Generating CloudFormation with the CDK
Although this next step won't actually build resources in your AWS account, if you've ever spent countless hours slogging it out creating CloudFormation templates, you'll see it is incredibly cool. From your CLI, run the commands:
$ mkdir -p "./cft/qa" $ cdk synth -c ENV=qa "HelloCdkBase-qa" >./cft/qa/vpc.yml
You should now see a cft
directory with a qa
subdirectory in the root of your project. Within the qa
subdirectory, you'll find a file called vpc.yml
, which contains CloudFormation code that directly correlates to your TypeScript CDK code.
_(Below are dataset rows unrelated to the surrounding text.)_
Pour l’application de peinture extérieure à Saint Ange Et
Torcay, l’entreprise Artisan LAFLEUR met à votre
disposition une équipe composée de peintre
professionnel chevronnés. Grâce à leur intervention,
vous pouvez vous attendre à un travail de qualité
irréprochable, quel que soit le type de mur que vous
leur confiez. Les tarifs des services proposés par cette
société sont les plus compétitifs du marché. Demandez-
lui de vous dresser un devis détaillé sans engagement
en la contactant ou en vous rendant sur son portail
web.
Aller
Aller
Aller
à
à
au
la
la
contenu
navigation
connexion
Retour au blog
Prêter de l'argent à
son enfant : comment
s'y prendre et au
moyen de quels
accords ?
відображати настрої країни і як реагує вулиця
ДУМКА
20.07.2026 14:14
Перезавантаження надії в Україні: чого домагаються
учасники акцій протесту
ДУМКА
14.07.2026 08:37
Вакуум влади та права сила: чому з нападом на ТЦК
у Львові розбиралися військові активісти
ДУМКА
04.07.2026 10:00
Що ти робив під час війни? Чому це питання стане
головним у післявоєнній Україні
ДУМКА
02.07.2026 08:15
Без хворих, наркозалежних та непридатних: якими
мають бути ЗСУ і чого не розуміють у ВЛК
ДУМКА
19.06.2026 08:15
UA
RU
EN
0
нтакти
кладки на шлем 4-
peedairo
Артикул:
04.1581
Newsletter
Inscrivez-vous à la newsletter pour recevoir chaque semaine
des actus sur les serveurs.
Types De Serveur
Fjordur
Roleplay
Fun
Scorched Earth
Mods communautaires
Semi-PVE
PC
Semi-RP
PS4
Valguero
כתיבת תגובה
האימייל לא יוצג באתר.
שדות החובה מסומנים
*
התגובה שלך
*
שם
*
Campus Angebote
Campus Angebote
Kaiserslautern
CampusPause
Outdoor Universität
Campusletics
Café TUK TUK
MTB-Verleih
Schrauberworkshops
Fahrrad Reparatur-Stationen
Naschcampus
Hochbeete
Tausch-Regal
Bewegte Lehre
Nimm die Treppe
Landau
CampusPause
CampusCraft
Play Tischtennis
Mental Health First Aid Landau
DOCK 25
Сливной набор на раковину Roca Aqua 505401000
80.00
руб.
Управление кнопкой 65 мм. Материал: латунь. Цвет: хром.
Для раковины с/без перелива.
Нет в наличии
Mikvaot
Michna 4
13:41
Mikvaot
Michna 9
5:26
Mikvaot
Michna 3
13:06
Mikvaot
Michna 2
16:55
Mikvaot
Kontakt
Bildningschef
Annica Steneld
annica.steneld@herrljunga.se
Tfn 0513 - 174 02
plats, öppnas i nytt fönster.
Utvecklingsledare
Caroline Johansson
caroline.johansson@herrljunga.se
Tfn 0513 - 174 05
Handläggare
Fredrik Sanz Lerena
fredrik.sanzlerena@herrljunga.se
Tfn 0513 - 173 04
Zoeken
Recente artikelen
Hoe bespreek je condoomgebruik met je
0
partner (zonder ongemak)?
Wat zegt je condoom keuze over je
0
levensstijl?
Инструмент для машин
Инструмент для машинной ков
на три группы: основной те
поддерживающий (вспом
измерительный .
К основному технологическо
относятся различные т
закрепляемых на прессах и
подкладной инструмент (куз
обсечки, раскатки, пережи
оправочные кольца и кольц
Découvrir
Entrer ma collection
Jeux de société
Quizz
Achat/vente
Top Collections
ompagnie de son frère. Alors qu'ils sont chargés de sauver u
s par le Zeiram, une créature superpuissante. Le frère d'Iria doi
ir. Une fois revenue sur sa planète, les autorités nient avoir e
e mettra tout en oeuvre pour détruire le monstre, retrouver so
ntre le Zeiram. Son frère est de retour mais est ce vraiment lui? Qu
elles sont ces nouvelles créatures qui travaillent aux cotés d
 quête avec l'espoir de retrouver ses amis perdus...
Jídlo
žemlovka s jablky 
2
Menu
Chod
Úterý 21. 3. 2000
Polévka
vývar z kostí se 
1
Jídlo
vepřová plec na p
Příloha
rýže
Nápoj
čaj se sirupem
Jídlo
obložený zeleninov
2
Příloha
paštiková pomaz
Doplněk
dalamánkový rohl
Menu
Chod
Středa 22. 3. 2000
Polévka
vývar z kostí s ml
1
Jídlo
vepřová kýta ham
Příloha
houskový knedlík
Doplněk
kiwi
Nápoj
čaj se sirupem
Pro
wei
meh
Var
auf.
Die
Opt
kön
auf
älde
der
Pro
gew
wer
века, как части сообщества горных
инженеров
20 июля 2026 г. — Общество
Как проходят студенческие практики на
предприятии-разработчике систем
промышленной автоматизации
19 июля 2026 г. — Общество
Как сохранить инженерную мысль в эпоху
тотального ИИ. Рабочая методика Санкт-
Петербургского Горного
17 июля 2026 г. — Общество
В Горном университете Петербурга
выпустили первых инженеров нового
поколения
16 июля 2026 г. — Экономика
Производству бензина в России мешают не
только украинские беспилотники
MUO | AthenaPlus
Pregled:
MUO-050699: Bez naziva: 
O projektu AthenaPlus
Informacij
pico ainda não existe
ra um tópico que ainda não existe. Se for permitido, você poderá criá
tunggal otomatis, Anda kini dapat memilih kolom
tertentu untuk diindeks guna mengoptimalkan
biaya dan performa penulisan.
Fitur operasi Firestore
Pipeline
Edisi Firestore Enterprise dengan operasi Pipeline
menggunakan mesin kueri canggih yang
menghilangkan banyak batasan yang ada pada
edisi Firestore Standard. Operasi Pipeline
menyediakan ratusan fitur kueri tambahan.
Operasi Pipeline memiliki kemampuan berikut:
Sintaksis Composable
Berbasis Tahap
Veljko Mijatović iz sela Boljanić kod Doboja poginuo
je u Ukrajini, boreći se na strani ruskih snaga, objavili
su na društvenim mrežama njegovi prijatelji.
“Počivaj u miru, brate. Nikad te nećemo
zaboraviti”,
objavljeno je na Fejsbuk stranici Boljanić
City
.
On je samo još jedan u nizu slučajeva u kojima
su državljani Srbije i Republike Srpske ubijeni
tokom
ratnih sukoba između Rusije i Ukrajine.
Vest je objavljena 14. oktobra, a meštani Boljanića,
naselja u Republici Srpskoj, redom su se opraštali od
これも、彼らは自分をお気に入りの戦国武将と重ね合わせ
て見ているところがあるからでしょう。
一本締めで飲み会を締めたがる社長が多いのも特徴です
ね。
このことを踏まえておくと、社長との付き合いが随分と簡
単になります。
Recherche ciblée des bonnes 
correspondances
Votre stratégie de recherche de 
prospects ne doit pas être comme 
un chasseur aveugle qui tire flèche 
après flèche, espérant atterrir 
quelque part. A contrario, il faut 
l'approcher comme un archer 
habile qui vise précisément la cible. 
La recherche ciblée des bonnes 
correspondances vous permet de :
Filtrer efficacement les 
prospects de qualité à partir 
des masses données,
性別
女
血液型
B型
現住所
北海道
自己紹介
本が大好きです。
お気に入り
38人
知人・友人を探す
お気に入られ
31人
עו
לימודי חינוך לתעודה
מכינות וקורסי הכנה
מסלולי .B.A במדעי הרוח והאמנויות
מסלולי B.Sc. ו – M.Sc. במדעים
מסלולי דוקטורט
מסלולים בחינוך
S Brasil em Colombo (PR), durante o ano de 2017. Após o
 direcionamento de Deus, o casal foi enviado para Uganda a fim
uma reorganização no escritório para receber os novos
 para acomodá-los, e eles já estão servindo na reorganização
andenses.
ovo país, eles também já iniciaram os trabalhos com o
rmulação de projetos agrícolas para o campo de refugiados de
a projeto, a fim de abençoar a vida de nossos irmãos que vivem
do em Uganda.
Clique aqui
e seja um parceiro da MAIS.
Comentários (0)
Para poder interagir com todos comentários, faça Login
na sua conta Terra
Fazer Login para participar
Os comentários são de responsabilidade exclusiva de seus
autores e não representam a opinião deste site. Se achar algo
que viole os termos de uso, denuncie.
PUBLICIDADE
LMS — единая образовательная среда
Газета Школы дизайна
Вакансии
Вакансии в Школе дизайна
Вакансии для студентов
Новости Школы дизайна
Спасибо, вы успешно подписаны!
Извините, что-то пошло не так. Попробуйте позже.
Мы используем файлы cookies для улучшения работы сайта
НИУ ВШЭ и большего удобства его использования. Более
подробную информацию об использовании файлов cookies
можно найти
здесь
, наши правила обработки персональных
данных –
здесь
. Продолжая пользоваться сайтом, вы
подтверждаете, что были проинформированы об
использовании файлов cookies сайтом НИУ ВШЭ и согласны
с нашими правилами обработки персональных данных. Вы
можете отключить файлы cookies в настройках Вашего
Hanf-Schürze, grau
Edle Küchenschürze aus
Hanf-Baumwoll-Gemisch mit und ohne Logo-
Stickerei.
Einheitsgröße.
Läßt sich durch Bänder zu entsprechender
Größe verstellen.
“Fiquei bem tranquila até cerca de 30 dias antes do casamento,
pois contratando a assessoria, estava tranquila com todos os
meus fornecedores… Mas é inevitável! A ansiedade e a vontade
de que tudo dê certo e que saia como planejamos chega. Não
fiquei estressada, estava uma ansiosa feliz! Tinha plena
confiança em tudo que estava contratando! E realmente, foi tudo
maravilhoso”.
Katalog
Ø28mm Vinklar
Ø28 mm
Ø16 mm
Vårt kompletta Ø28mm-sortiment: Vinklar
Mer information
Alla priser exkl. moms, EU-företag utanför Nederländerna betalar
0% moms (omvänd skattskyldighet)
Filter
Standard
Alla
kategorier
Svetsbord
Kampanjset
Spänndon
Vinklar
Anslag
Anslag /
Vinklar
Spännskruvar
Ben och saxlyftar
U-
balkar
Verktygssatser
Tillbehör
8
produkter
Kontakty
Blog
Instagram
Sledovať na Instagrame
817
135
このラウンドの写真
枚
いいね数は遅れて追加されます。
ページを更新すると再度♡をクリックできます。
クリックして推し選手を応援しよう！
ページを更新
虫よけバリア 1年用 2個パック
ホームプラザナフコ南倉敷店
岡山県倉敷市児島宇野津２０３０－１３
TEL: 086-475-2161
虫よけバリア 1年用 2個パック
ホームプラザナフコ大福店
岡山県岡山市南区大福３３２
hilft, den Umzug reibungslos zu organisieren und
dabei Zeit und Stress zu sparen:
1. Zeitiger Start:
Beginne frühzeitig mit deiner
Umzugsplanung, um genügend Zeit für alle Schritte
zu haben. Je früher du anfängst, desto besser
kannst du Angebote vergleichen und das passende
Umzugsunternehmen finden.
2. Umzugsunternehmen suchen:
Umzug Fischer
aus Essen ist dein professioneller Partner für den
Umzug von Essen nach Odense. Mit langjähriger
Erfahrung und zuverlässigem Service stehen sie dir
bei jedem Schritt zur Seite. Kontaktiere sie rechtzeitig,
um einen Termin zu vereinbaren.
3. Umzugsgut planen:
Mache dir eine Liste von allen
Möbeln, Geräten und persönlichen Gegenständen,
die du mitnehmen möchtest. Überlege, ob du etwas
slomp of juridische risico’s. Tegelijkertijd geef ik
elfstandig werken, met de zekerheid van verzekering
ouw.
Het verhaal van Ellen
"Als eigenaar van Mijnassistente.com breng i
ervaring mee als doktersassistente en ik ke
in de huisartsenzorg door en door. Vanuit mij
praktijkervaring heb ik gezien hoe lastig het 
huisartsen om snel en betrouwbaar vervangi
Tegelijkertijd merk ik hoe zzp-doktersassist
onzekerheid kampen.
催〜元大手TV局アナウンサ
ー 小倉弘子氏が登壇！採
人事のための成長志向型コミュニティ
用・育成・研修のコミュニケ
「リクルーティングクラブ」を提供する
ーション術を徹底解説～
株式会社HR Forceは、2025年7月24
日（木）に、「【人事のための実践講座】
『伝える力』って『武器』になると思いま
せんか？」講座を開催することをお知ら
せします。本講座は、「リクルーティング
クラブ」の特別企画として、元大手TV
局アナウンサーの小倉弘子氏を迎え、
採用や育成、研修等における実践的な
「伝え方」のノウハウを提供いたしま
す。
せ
Spend a few minutes looking back and forth between the YAML file and the TypeScript file: Which one would you rather spend a few minutes (or hours, depending on your choice) editing? My choice is definitely TypeScript.
Just Build It, Already
From your (AWS authenticated) CLI in the root of the project, run:
$ npm run build $ cdk deploy -c ENV=qa
You will get some absolutely beautiful log output (a small sample of my own output from a run is included in Figure 1), and within about three minutes, you'll have a VPC, subnets, routes, route tables, route table associations, and NAT gateways – all the building blocks of an AWS networking setup – neatly provisioned in your account.

Figure 2 shows the VPC section of my AWS console, which shows the VPC created by the CDK. You'll also notice that it's appropriately assigned a 10.200.0.0/16
base CIDR, as defined for any qa
environment in the cdk.json
file (Listing 5).

Cleaning Up After Yourself
You now have code to provision a well-designed VPC, so what do you do now? Tear it down! Although it might seem counterintuitive to destroy these resources, your application CDK code is not quite ready, yet. (Come back for a future installment, where I show you how to build it out.) Until that code is ready, you can reap the cost-savings benefits of your infrastructure-as-code solution by tearing it down. From your CLI, the command
$ cdk destroy -c ENV=qa
should take care of destroying these resources until you're ready to come back and add on!
Conclusion
The AWS CDK provides an extremely flexible and powerful tool to fuel infrastructure-as-code solutions in the world of cloud-powered, API-driven infrastructure hosting. Even a jaded cloud architect can appreciate the power a tool like this has, to build bridges between development and cloud operations teams, where it seems previous tools have been less successful. Even better, it provides backward compatibility with CloudFormation, if needed. With support for C#, Java, and TypeScript, it offers programmers of different backgrounds the chance to leverage its power. I highly suggest giving the AWS CDK a try for your next project.